People also don't want to be non-white, poor, or overweight, yet many of us must live with these "marks" against us every single day.
What you're experiencing is a removal of privilege that you've likely had your whole life. If you grow up white, male, middle to upper class and generally don't have any other physical issues that will make you stand out (not fat, overly ugly, etc), you can generally get along without too much in the way of problems. But if you're gay, it's like an invisible weight on your back. On one hand, you're still seen as the white male, etc by others, but if the FIND OUT that you are gay (either because you're holding hands with a guy, or you check some guy out, etc) then suddenly they're reevaluating you and sometimes that's not a good thing if they're bigoted jerks.
But the truth of the matter is that this is not YOUR problem. IT IS THE PROBLEM OF THE BIGOTED PEOPLE. You don't have the issue, it's the people who are so horribly upset by the fact that you exist that they have no other way to react than to attack you.
You being gay does not inconvenience or hurt me in any direct way, but for someone who believes various things or buys into heteronormative culture, it can be very, very shocking.
Basically, you need allies. You know you are gay, and you have generally accepted it (even though you wish it weren't true sometimes since it can be hard). But the thing is, you aren't comfortable with your gay identity and beyond just getting into the dating pool, you need to get out there and be with people who accept and welcome gay people and also meet other gay people so that you can start to change your own inner prejudices and normalize your opinion of gay people.

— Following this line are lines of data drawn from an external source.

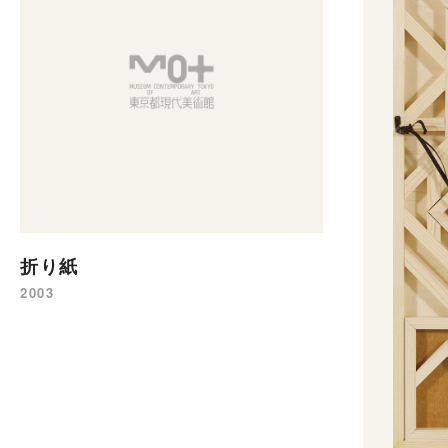
折り紙
2003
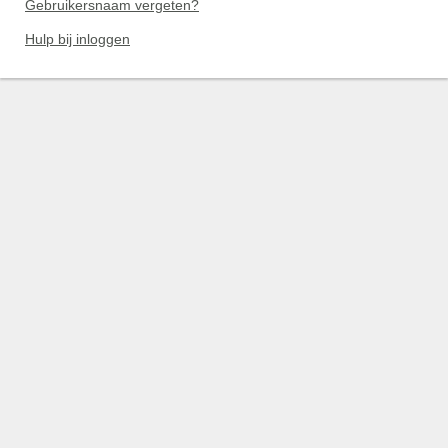
Gebruikersnaam vergeten?
Hulp bij inloggen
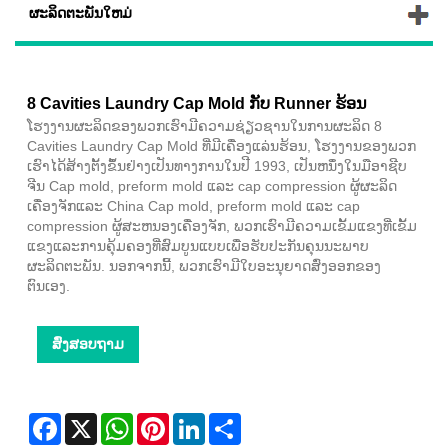
ຜະລິດຕະພັນໃຫມ່
8 Cavities Laundry Cap Mold ກັບ Runner ຮ້ອນ
ໂຮງງານຜະລິດຂອງພວກເຮົາມີຄວາມຊ່ຽວຊານໃນການຜະລິດ 8
Cavities Laundry Cap Mold ທີ່ມີເຄື່ອງແລ່ນຮ້ອນ, ໂຮງງານຂອງພວກ
ເຮົາໄດ້ສ້າງຕັ້ງຂຶ້ນຢ່າງເປັນທາງການໃນປີ 1993, ເປັນຫນຶ່ງໃນມືອາຊີບ
ຈີນ Cap mold, preform mold ແລະ cap compression ຜູ້ຜະລິດ
ເຄື່ອງຈັກແລະ China Cap mold, preform mold ແລະ cap
compression ຜູ້ສະຫນອງເຄື່ອງຈັກ, ພວກເຮົາມີຄວາມເຂັ້ມແຂງທີ່ເຂັ້ມ
ແຂງແລະການຄຸ້ມຄອງທີ່ສົມບູນແບບເພື່ອຮັບປະກັນຄຸນນະພາບ
ຜະລິດຕະພັນ. ນອກຈາກນີ້, ພວກເຮົາມີໃບອະນຸຍາດສົ່ງອອກຂອງ
ຕົນເອງ.
ສົ່ງສອບຖາມ
Facebook
X
WhatsApp
Pinterest
LinkedIn
Share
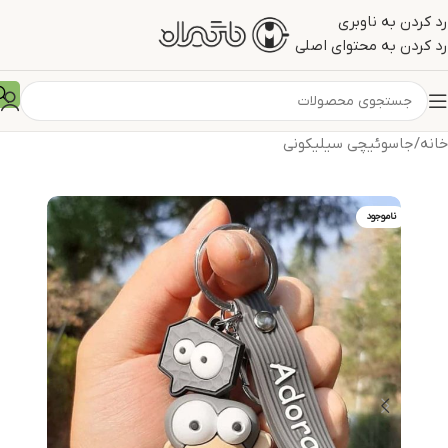
رد کردن به ناوبری
رد کردن به محتوای اصلی
خانه
/
جاسوئیچی سیلیکونی
ناموجود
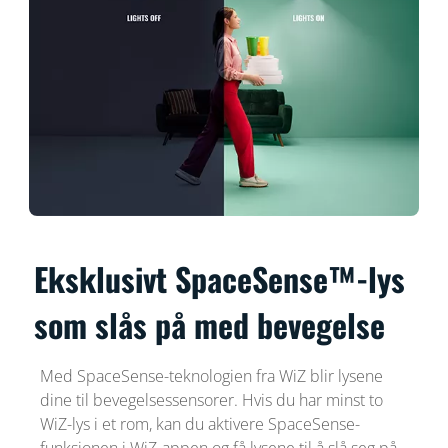
Eksklusivt SpaceSense™-lys
som slås på med bevegelse
Med SpaceSense-teknologien fra WiZ blir lysene
dine til bevegelsessensorer. Hvis du har minst to
WiZ-lys i et rom, kan du aktivere SpaceSense-
funksjonen i WiZ-appen og få lysene til å slå seg på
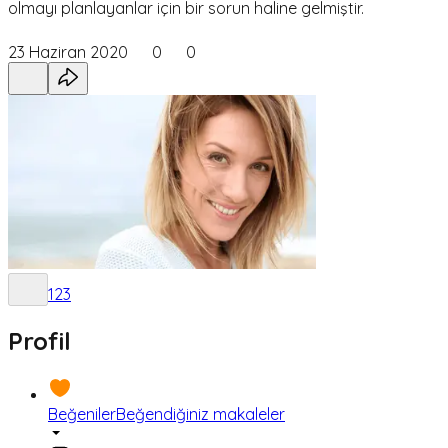
olmayı planlayanlar için bir sorun haline gelmiştir.
23 Haziran 2020
0
0
1
2
3
Profil
Beğeniler
Beğendiğiniz makaleler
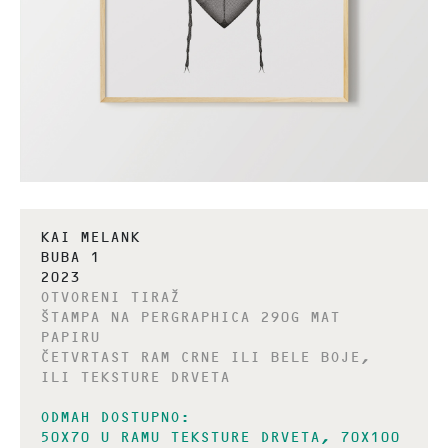
KAI MELANK
BUBA 1
2023
OTVORENI TIRAŽ
ŠTAMPA NA PERGRAPHICA 290G MAT
PAPIRU
ČETVRTAST RAM CRNE ILI BELE BOJE,
ILI TEKSTURE DRVETA
ODMAH DOSTUPNO:
50X70 U RAMU TEKSTURE DRVETA, 70X100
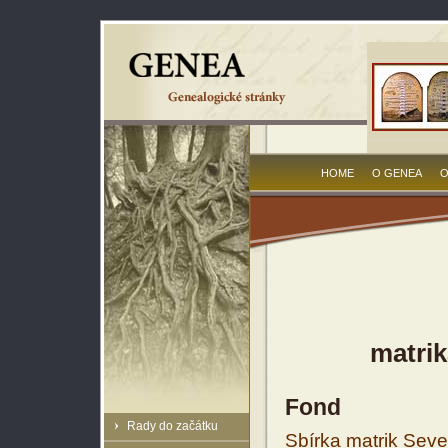
HOME
O GENEA
O
matrik
Fond
Rady do začátku
Sbírka matrik Sev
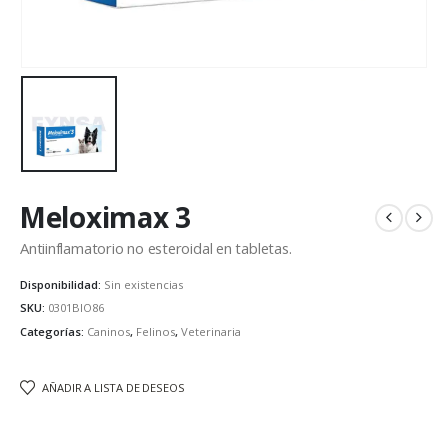
Meloximax 3
Antiinflamatorio no esteroidal en tabletas.
Disponibilidad:
Sin existencias
SKU:
0301BIO86
Categorías:
Caninos
,
Felinos
,
Veterinaria
AÑADIR A LISTA DE DESEOS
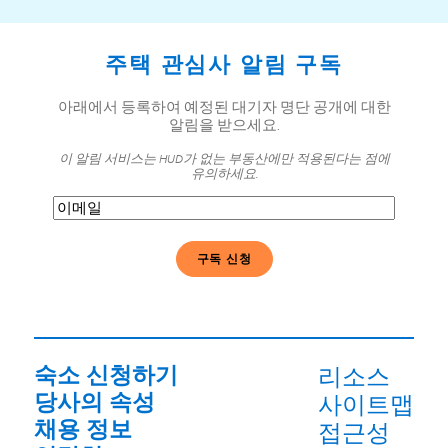
주택 관심사 알림 구독
아래에서 등록하여 예정된 대기자 명단 공개에 대한
알림을 받으세요.
이 알림 서비스는 HUD가 없는 부동산에만 적용된다는 점에
유의하세요.
이
메
일
(필
수)
숙소 신청하기
리소스
당사의 속성
사이트맵
채용 정보
접근성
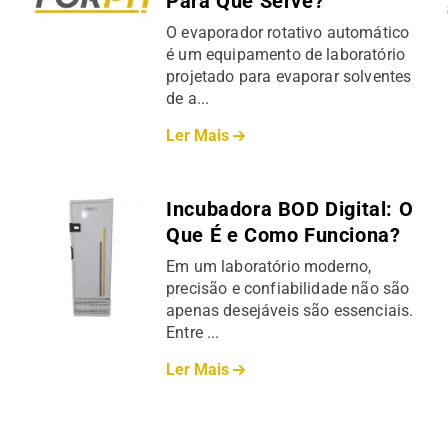
Para Que Serve?
O evaporador rotativo automático
é um equipamento de laboratório
projetado para evaporar solventes
de a...
Ler Mais
Incubadora BOD Digital: O
Que É e Como Funciona?
Em um laboratório moderno,
precisão e confiabilidade não são
apenas desejáveis são essenciais.
Entre ...
Ler Mais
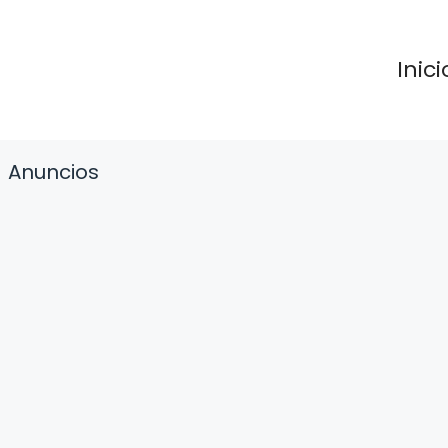
Inici
Anuncios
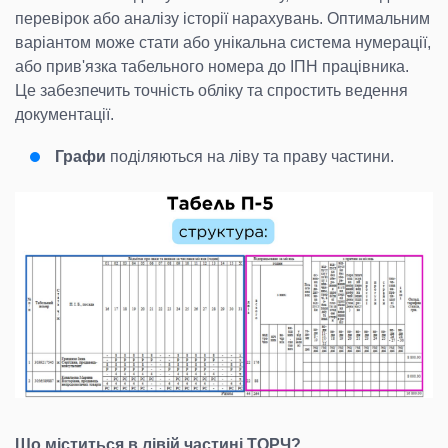
перевірок або аналізу історії нарахувань. Оптимальним
варіантом може стати або унікальна система нумерації,
або прив'язка табельного номера до ІПН працівника.
Це забезпечить точність обліку та спростить ведення
документації.
Графи
поділяються на ліву та праву частини.
Що міститься в лівій частині ТОРЧ?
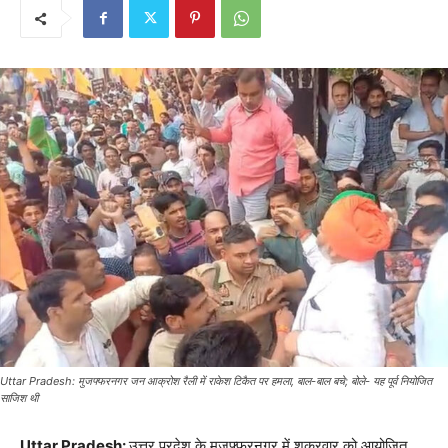
Uttar Pradesh: मुजफ्फरनगर जन आक्रोश रैली में राकेश टिकैत पर हमला, बाल-बाल बचे; बोले- यह पूर्व नियोजित
साजिश थी
Uttar Pradesh:
उत्तर प्रदेश के मुजफ्फरनगर में शुक्रवार को आयोजित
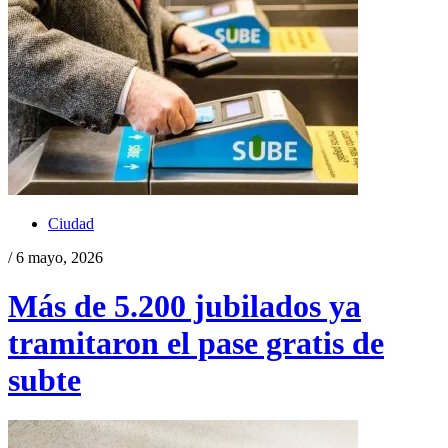
Ciudad
/ 6 mayo, 2026
Más de 5.200 jubilados ya
tramitaron el pase gratis de
subte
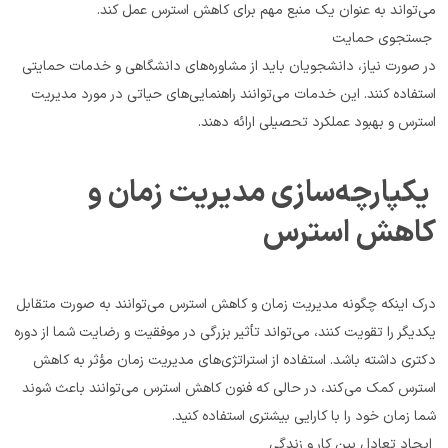
می‌تواند به عنوان یک منبع مهم برای کاهش استرس عمل کند.
 جستجوی حمایت
در صورت نیاز، دانشجویان باید از مشاوره‌های دانشگاهی و خدمات حمایتی 
استفاده کنند. این خدمات می‌توانند راهنمایی‌های حیاتی در مورد مدیریت 
استرس و بهبود عملکرد تحصیلی ارائه دهند.
 یکپارچه‌سازی مدیریت زمان و 
کاهش استرس
درک اینکه چگونه مدیریت زمان و کاهش استرس می‌توانند به صورت متقابل 
یکدیگر را تقویت کنند، می‌تواند تأثیر بزرگی در موفقیت و رضایت شما از دوره 
دکتری داشته باشد. استفاده از استراتژی‌های مدیریت زمان مؤثر به کاهش 
استرس کمک می‌کند، در حالی که فنون کاهش استرس می‌توانند باعث شوند 
شما زمان خود را با کارایی بیشتری استفاده کنید.
 ایجاد تعادل بین کار و زندگی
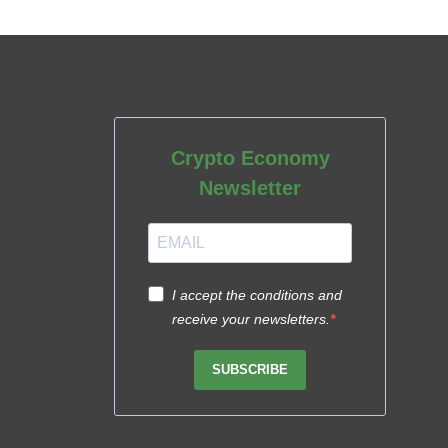
Crypto Economy
Newsletter
I accept the conditions and
receive your newsletters.
SUBSCRIBE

As I've always said, everyone hates on fat people all the time, but most of the time after meeting me (I'm fat), people drop the prejudice. I stop being a "fat chick" and start being who I am- a person. What you need is to stop dehumanizing your gayness and realize it is a human part of you and it's something that is perfectly natural in the human spectrum of behaviors and desires. Once you get to that point, I predict that it will be much easier for you to accept yourself as you are.